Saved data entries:
=== Section Start ===
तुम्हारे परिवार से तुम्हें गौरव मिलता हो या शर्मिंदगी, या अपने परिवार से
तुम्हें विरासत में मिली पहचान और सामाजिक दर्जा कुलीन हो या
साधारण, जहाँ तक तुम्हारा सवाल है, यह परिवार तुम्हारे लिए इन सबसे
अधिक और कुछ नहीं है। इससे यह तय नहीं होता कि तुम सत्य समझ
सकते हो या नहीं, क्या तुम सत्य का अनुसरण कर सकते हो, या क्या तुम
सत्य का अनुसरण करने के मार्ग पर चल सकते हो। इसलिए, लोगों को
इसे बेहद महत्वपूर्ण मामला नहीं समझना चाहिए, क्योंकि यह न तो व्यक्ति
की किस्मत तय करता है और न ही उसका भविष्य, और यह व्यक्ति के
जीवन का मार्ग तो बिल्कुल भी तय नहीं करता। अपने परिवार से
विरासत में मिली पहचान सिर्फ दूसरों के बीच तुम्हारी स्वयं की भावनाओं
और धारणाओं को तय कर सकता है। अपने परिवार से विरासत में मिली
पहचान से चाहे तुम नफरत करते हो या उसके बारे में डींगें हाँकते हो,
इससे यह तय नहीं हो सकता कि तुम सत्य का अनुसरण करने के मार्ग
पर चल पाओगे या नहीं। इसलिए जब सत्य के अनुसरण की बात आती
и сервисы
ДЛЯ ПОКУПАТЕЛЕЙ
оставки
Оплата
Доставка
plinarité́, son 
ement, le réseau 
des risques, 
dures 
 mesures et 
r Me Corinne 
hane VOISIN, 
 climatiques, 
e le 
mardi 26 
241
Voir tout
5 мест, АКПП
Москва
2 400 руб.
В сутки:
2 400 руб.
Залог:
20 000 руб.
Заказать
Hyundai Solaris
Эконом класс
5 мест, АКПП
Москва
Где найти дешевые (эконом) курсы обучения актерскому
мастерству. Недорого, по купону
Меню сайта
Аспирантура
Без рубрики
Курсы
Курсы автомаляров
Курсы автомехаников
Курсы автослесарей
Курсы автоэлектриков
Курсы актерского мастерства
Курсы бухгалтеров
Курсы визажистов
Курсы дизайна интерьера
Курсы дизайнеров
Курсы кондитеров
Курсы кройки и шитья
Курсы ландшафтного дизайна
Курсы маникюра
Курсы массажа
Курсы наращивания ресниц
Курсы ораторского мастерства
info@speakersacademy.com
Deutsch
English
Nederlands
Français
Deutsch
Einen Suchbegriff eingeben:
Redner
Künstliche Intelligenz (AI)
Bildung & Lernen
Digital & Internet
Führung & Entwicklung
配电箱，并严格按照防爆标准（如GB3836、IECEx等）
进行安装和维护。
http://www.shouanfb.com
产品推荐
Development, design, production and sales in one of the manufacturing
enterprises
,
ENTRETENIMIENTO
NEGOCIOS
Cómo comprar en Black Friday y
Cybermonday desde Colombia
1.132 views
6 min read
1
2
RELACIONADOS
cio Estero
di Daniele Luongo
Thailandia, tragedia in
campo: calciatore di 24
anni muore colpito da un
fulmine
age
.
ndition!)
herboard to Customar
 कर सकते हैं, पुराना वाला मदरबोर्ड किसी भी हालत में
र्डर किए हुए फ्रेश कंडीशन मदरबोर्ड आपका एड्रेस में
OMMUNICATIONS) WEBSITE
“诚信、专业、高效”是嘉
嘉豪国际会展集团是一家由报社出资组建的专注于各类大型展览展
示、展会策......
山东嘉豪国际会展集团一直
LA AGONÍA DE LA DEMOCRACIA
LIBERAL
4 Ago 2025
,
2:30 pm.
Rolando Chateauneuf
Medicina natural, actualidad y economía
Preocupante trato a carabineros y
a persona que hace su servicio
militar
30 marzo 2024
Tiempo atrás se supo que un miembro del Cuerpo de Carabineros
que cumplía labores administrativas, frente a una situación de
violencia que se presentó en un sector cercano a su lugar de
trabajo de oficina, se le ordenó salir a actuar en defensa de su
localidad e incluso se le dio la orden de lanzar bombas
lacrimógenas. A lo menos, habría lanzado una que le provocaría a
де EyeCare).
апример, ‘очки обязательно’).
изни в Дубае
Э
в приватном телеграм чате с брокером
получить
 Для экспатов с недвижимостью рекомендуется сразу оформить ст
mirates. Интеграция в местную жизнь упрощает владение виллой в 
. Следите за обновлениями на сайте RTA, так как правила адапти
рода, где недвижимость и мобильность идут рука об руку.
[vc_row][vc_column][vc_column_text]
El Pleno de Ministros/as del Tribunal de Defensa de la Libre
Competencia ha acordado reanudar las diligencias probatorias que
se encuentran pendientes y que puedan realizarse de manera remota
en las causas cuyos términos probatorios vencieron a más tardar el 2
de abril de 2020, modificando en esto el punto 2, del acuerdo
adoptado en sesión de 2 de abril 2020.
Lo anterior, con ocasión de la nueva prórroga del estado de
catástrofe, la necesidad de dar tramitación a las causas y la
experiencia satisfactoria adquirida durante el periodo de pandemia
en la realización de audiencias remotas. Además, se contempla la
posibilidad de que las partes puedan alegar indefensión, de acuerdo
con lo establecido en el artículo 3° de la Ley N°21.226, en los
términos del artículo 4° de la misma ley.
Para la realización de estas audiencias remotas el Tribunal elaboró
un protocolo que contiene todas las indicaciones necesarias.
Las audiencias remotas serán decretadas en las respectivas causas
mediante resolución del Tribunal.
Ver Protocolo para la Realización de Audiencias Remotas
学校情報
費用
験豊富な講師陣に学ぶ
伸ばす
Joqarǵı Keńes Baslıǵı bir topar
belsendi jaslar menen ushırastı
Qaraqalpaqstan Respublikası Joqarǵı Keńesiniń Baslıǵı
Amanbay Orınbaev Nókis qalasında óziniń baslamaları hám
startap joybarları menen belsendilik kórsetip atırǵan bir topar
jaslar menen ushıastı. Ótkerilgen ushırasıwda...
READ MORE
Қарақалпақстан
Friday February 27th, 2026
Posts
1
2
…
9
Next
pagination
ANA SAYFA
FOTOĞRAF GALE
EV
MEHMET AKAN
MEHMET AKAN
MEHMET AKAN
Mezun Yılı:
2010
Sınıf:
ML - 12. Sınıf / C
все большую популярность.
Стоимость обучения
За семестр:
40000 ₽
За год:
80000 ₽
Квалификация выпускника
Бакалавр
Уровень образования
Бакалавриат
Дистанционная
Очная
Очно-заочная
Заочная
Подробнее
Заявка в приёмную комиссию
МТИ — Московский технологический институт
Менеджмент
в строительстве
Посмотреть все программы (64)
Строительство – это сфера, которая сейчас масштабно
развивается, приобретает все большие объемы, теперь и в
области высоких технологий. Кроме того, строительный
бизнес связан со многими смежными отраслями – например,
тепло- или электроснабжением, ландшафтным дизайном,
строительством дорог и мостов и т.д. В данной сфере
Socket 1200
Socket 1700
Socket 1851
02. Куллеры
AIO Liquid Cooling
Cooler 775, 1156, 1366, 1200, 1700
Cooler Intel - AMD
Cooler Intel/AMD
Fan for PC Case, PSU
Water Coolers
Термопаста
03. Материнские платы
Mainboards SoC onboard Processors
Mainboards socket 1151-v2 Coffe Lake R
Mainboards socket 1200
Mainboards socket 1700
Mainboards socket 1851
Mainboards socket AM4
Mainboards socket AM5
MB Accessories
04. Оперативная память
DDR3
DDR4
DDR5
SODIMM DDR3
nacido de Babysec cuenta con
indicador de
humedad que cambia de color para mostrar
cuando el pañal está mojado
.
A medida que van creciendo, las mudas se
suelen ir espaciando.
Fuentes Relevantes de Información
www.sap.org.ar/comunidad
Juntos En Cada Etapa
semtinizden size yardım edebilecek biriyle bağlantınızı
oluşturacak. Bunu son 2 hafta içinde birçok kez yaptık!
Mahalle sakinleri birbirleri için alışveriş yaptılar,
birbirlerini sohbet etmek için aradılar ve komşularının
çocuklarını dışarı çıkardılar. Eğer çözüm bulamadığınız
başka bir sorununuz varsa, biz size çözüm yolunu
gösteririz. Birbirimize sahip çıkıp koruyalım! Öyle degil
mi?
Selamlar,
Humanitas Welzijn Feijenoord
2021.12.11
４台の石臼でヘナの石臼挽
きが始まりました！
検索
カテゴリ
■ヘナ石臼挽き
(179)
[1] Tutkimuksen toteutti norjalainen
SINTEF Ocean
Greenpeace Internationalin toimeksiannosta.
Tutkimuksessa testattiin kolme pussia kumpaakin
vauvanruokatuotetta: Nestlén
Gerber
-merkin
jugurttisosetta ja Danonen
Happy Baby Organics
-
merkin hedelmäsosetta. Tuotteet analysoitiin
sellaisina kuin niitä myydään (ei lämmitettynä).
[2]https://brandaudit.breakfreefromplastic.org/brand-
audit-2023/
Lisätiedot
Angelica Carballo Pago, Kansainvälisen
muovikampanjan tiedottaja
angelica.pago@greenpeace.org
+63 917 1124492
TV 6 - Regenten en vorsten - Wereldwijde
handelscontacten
=== Section End ===
> _Task instructions_: Retype the rows word for word, from the first line up to and including the line with "Курсы бухгалтеров".

> _Result of this exercise_:
तुम्हारे परिवार से तुम्हें गौरव मिलता हो या शर्मिंदगी, या अपने परिवार से
तुम्हें विरासत में मिली पहचान और सामाजिक दर्जा कुलीन हो या
साधारण, जहाँ तक तुम्हारा सवाल है, यह परिवार तुम्हारे लिए इन सबसे
अधिक और कुछ नहीं है। इससे यह तय नहीं होता कि तुम सत्य समझ
सकते हो या नहीं, क्या तुम सत्य का अनुसरण कर सकते हो, या क्या तुम
सत्य का अनुसरण करने के मार्ग पर चल सकते हो। इसलिए, लोगों को
इसे बेहद महत्वपूर्ण मामला नहीं समझना चाहिए, क्योंकि यह न तो व्यक्ति
की किस्मत तय करता है और न ही उसका भविष्य, और यह व्यक्ति के
जीवन का मार्ग तो बिल्कुल भी तय नहीं करता। अपने परिवार से
विरासत में मिली पहचान सिर्फ दूसरों के बीच तुम्हारी स्वयं की भावनाओं
और धारणाओं को तय कर सकता है। अपने परिवार से विरासत में मिली
पहचान से चाहे तुम नफरत करते हो या उसके बारे में डींगें हाँकते हो,
इससे यह तय नहीं हो सकता कि तुम सत्य का अनुसरण करने के मार्ग
पर चल पाओगे या नहीं। इसलिए जब सत्य के अनुसरण की बात आती
и сервисы
ДЛЯ ПОКУПАТЕЛЕЙ
оставки
Оплата
Доставка
plinarité́, son 
ement, le réseau 
des risques, 
dures 
 mesures et 
r Me Corinne 
hane VOISIN, 
 climatiques, 
e le 
mardi 26 
241
Voir tout
5 мест, АКПП
Москва
2 400 руб.
В сутки:
2 400 руб.
Залог:
20 000 руб.
Заказать
Hyundai Solaris
Эконом класс
5 мест, АКПП
Москва
Где найти дешевые (эконом) курсы обучения актерскому
мастерству. Недорого, по купону
Меню сайта
Аспирантура
Без рубрики
Курсы
Курсы автомаляров
Курсы автомехаников
Курсы автослесарей
Курсы автоэлектриков
Курсы актерского мастерства
Курсы бухгалтеров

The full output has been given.